Task instructions:
1. In the smart grid article, how many households can Florida Power and Light's solar array supply with electricity?
2. Please summarize the smart grid article in two sentences.
3. Write out the smart grid article from "The good news" to "as storage facilities.", word for word.

Passage:
((

President’s Smart Grid Grants are not a Transmission Superhighway, Thankfully

Date: 29 Oct 2009 | posted in: Energy, Energy Self Reliant States, Press Release | 1 Facebooktwitterredditmail

There’s good news and bad news in President Obama’s announcement Wednesday of 100 grants totaling $3.4 billion to build a smarter electric grid.

The good news is the grants.  We desperately need to upgrade our low voltage electricity distribution system.  Not only will it allow us to make better use of that network but it will encourage a new era in which households and businesses can interact with the grid: as consumers, as producers, and when electric vehicles become widespread, sometimes acting as storage facilities.

President Obama made his announcement, appropriately enough, next to Florida Power and Light’s 25 MW solar array, an array that can link into the lower voltage lines and generate sufficient electricity to satisfy the needs of 3,000 households.

))

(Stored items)
((

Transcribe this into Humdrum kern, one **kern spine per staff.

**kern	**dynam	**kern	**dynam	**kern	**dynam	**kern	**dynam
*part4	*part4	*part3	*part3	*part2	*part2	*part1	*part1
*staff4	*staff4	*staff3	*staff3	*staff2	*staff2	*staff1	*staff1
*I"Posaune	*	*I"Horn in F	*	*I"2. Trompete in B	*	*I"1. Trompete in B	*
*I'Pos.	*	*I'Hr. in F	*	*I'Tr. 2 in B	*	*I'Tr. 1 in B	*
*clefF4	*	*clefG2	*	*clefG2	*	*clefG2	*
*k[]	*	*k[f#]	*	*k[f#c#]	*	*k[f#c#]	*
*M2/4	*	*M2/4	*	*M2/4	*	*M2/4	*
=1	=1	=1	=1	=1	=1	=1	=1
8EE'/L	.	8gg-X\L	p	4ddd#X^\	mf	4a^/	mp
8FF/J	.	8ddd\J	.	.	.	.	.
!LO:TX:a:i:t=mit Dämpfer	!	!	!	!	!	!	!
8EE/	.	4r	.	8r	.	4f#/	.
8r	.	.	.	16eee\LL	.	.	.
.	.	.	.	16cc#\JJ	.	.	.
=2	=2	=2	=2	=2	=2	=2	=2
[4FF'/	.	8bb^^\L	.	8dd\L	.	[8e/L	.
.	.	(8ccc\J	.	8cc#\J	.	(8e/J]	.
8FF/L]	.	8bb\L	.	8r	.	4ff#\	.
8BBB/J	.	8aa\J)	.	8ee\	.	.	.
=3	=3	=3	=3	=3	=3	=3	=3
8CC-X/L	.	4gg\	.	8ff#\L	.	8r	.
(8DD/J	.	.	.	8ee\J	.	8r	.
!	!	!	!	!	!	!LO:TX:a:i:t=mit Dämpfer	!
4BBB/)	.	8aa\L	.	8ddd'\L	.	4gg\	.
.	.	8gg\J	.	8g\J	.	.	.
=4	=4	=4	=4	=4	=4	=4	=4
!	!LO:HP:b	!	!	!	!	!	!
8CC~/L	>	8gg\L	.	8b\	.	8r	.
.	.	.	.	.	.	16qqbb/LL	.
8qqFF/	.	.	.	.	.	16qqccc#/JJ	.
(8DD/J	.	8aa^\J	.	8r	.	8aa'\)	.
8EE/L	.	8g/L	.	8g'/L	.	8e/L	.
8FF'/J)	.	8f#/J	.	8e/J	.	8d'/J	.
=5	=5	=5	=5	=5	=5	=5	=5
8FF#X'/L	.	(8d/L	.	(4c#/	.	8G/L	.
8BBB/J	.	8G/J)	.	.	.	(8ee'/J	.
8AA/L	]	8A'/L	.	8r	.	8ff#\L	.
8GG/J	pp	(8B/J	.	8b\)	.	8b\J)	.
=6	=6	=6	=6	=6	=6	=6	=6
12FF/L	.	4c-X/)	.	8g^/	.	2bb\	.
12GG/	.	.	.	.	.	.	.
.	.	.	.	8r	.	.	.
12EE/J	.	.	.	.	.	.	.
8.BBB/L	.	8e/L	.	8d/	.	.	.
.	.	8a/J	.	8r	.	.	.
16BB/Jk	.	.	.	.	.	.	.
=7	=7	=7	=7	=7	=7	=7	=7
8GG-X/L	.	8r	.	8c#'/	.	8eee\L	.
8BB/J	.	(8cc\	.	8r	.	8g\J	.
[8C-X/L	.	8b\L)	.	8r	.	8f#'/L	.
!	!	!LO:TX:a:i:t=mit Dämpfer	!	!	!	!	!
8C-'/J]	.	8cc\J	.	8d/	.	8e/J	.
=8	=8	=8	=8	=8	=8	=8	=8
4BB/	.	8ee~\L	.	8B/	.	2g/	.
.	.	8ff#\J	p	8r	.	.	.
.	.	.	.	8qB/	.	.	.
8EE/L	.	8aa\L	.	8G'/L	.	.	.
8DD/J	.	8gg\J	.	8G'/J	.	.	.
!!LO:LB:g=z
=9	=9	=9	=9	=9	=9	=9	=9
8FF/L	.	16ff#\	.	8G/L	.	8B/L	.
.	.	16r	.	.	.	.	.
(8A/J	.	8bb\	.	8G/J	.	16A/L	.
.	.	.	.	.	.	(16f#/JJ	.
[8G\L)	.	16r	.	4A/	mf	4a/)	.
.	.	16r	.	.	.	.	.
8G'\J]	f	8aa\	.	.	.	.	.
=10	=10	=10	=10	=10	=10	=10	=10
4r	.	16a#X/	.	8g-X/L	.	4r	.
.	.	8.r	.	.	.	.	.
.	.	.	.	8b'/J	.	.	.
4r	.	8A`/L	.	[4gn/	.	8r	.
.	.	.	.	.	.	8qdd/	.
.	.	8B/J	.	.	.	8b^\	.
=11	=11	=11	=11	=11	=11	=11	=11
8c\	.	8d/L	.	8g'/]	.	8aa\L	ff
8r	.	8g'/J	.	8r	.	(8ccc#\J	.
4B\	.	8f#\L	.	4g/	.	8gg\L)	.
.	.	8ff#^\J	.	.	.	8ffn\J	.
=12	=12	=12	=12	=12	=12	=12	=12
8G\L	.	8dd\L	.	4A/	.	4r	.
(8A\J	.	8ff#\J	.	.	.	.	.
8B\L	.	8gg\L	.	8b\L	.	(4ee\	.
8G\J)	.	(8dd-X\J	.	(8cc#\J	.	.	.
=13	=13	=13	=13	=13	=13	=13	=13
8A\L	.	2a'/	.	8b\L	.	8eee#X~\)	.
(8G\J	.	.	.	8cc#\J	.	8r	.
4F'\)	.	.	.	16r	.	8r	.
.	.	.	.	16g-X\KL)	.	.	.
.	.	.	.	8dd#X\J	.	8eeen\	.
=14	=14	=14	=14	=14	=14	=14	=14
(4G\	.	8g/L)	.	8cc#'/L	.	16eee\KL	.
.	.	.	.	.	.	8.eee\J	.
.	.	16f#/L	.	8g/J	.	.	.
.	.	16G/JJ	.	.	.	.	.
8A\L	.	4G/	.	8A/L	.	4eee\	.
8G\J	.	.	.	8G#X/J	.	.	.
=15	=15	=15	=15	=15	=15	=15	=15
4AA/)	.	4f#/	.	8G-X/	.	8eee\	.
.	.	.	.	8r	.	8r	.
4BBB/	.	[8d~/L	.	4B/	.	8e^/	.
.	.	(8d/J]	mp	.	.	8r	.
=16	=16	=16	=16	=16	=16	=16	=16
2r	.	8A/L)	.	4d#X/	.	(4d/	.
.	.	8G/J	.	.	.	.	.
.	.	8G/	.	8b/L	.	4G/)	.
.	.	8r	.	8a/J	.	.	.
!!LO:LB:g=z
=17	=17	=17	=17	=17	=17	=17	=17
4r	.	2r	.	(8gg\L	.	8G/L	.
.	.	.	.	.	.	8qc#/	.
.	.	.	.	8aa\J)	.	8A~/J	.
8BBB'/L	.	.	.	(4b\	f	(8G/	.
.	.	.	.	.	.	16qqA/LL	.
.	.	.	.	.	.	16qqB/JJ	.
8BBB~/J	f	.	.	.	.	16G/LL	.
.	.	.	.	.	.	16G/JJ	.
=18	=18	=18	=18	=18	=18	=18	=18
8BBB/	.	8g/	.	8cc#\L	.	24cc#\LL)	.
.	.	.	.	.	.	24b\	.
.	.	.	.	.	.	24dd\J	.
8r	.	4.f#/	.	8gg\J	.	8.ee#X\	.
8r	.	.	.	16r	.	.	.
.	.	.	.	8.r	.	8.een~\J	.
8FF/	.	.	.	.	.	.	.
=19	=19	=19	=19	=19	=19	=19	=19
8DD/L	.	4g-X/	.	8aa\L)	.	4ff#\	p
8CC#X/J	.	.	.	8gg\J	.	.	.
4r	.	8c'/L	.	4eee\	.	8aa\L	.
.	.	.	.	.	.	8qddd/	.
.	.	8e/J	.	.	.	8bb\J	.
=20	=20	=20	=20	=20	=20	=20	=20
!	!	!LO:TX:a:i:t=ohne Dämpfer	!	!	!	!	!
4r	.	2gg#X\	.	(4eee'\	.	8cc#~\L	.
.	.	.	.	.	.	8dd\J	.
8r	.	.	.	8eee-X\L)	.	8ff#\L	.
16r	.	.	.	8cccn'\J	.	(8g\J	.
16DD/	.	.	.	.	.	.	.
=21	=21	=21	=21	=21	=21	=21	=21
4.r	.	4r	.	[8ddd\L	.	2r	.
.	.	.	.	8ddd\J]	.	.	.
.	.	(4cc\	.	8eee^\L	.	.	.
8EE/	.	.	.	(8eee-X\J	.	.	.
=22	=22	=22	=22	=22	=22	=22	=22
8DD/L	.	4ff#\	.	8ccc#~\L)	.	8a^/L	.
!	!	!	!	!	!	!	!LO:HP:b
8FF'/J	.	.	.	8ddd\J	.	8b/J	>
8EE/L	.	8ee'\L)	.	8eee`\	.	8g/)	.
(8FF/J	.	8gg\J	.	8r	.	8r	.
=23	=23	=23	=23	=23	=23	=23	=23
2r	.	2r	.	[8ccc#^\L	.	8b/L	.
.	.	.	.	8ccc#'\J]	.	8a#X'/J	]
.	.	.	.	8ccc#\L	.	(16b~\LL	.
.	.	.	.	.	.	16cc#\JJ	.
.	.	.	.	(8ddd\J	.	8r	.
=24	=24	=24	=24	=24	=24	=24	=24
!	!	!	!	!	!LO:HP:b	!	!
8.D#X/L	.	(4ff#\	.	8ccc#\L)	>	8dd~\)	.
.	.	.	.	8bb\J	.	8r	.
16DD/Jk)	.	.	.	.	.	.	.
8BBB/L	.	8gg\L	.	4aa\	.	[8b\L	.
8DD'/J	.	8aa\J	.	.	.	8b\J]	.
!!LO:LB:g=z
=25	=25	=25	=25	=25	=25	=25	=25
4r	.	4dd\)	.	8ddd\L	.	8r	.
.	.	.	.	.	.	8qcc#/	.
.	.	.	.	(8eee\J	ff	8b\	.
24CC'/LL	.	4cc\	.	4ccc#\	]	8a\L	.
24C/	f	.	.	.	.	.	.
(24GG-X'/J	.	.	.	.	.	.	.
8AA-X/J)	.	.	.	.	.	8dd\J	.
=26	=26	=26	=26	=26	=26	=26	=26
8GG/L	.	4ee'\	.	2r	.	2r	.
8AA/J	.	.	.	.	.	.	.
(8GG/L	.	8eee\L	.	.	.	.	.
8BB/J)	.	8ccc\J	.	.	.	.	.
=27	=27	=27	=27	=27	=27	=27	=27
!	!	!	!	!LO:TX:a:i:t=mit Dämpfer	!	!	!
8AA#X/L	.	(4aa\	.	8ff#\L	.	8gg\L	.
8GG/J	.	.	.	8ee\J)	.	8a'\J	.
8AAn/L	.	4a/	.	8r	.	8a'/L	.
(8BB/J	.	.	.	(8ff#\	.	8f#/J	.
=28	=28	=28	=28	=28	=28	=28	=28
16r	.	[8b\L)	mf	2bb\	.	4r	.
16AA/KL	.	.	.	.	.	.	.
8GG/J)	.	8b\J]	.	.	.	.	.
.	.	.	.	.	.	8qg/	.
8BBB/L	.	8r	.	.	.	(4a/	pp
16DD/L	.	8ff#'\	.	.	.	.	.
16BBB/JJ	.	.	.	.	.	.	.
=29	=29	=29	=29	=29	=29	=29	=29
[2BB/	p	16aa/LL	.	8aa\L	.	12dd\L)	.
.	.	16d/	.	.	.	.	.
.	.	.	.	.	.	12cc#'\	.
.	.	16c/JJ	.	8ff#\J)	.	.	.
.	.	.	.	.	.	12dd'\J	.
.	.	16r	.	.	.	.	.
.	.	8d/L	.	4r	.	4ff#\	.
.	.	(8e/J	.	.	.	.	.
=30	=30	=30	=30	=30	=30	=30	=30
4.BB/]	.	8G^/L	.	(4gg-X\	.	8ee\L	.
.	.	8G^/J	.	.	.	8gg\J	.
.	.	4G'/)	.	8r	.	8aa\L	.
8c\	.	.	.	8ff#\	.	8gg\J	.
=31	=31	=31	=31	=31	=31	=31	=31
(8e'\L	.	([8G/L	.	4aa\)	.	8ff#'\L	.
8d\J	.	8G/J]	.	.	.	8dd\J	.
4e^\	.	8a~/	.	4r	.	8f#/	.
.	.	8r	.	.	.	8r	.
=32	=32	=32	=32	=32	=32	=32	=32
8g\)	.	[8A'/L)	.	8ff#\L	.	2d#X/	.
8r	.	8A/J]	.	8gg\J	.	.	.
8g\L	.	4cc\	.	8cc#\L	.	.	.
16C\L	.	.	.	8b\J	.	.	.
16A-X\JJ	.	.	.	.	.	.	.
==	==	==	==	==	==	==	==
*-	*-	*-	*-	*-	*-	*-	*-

))

Results by task:
1. 3,000 households.

2. President Obama announced 100 grants totaling $3.4 billion to build a smarter electric grid, and the grants are called good news because the low voltage distribution system badly needs an upgrade that would let households and businesses interact with the grid. He made the announcement next to Florida Power and Light's 25 MW solar array, which can link into the lower voltage lines and meet the needs of 3,000 households.

3.
The good news is the grants.  We desperately need to upgrade our low voltage electricity distribution system.  Not only will it allow us to make better use of that network but it will encourage a new era in which households and businesses can interact with the grid: as consumers, as producers, and when electric vehicles become widespread, sometimes acting as storage facilities.